Job: Count the lines in the listing below that contain the string "TartuNLP", and reply with that number alone.

Records shown Start Marker

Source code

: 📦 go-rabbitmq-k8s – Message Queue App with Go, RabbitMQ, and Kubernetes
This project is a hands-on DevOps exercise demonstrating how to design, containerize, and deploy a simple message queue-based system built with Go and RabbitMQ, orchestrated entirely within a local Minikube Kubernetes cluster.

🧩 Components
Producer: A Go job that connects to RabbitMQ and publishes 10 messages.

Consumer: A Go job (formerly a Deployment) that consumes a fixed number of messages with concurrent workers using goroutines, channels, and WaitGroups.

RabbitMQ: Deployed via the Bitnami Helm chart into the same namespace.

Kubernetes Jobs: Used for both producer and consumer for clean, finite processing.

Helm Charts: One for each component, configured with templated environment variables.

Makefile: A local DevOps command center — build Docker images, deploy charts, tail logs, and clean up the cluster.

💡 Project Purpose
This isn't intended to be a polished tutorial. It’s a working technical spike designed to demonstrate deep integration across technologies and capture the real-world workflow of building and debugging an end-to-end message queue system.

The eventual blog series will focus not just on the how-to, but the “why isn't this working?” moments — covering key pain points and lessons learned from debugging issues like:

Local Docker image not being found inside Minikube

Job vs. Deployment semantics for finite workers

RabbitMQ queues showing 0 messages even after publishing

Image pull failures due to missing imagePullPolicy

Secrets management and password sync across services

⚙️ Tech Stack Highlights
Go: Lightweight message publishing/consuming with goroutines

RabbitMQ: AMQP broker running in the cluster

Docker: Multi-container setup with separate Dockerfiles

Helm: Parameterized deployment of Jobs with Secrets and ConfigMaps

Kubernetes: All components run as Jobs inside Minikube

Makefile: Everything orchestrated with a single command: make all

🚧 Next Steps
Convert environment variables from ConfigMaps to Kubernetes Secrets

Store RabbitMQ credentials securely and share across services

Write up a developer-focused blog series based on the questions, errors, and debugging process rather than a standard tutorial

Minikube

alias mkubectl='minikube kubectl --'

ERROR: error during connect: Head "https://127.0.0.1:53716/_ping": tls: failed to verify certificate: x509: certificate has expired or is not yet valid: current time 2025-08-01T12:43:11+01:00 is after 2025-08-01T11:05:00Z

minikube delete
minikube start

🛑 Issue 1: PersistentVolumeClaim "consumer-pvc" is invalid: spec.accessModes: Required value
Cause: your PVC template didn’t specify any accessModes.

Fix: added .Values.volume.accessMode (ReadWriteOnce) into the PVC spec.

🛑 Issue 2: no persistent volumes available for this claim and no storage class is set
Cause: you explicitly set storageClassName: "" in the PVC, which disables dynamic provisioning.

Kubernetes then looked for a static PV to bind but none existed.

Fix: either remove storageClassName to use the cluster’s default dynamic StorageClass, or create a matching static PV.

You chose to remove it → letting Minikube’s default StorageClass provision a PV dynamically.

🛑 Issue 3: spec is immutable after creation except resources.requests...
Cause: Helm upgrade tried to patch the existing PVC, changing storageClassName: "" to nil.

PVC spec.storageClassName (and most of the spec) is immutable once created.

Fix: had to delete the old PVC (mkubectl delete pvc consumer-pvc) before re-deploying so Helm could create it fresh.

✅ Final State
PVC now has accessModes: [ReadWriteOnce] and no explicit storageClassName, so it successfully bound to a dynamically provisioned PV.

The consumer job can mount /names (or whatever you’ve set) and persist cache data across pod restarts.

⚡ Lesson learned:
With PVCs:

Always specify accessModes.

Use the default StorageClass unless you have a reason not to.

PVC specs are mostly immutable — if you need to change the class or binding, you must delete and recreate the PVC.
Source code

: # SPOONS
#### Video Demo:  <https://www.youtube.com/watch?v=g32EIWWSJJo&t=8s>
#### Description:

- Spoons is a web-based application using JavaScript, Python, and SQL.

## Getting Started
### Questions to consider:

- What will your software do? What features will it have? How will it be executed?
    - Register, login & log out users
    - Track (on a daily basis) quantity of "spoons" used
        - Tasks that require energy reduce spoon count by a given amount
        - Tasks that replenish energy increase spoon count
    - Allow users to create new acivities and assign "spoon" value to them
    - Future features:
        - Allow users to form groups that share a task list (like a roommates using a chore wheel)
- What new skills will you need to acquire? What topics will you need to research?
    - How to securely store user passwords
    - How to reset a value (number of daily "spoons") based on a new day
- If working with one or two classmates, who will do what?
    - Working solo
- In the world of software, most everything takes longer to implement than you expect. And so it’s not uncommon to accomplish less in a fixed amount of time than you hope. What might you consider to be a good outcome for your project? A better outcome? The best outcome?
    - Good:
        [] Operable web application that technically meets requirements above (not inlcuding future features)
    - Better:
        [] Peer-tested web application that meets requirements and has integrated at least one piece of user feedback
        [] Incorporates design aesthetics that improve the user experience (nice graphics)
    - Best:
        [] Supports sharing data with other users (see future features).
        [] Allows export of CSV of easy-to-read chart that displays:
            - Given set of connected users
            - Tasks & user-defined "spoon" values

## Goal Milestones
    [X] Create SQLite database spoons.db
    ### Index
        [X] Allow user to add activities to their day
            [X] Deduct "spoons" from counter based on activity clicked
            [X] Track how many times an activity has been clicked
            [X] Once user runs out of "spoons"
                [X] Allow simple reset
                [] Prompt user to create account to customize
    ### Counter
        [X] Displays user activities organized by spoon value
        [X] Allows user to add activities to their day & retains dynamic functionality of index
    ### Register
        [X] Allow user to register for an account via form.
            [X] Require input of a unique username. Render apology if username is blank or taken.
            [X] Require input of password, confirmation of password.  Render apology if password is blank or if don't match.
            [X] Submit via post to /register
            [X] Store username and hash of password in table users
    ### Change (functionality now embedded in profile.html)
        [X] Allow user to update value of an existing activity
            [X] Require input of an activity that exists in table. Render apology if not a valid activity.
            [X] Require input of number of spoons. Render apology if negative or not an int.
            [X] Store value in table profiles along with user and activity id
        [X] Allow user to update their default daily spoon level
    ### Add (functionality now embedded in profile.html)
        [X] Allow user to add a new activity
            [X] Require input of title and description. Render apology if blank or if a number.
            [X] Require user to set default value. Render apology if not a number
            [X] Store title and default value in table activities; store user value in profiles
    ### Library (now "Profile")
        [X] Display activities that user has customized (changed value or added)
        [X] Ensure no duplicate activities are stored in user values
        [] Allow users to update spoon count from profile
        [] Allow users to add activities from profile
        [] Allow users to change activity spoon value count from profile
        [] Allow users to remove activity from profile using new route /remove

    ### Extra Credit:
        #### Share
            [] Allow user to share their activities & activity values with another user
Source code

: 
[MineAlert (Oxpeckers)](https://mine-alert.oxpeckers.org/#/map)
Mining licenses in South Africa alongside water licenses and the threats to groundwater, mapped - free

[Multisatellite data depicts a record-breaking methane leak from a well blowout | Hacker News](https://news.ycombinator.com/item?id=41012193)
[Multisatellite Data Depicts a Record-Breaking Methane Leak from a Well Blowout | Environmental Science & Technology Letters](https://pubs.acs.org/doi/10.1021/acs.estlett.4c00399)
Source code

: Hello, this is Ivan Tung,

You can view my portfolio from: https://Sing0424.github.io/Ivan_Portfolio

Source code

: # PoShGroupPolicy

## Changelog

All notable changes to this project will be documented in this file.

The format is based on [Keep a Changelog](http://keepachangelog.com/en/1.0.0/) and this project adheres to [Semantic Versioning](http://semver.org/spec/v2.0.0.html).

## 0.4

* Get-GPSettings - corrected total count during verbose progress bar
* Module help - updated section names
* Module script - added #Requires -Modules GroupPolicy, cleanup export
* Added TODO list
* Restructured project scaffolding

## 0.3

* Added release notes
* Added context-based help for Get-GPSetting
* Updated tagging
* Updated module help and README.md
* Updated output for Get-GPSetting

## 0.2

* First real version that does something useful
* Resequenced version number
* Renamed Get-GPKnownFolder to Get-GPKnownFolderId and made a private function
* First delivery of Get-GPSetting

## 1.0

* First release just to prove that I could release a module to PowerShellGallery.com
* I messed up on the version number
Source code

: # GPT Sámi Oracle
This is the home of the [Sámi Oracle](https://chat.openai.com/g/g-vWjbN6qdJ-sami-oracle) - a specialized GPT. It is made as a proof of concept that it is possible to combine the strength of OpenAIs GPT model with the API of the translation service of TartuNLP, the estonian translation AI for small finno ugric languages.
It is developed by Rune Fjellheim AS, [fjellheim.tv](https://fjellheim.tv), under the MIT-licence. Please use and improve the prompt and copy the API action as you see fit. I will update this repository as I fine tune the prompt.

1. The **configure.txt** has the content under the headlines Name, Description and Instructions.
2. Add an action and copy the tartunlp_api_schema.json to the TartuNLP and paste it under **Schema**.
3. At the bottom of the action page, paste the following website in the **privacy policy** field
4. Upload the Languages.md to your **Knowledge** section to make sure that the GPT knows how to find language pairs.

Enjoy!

Records shown End Marker

Answer below: 2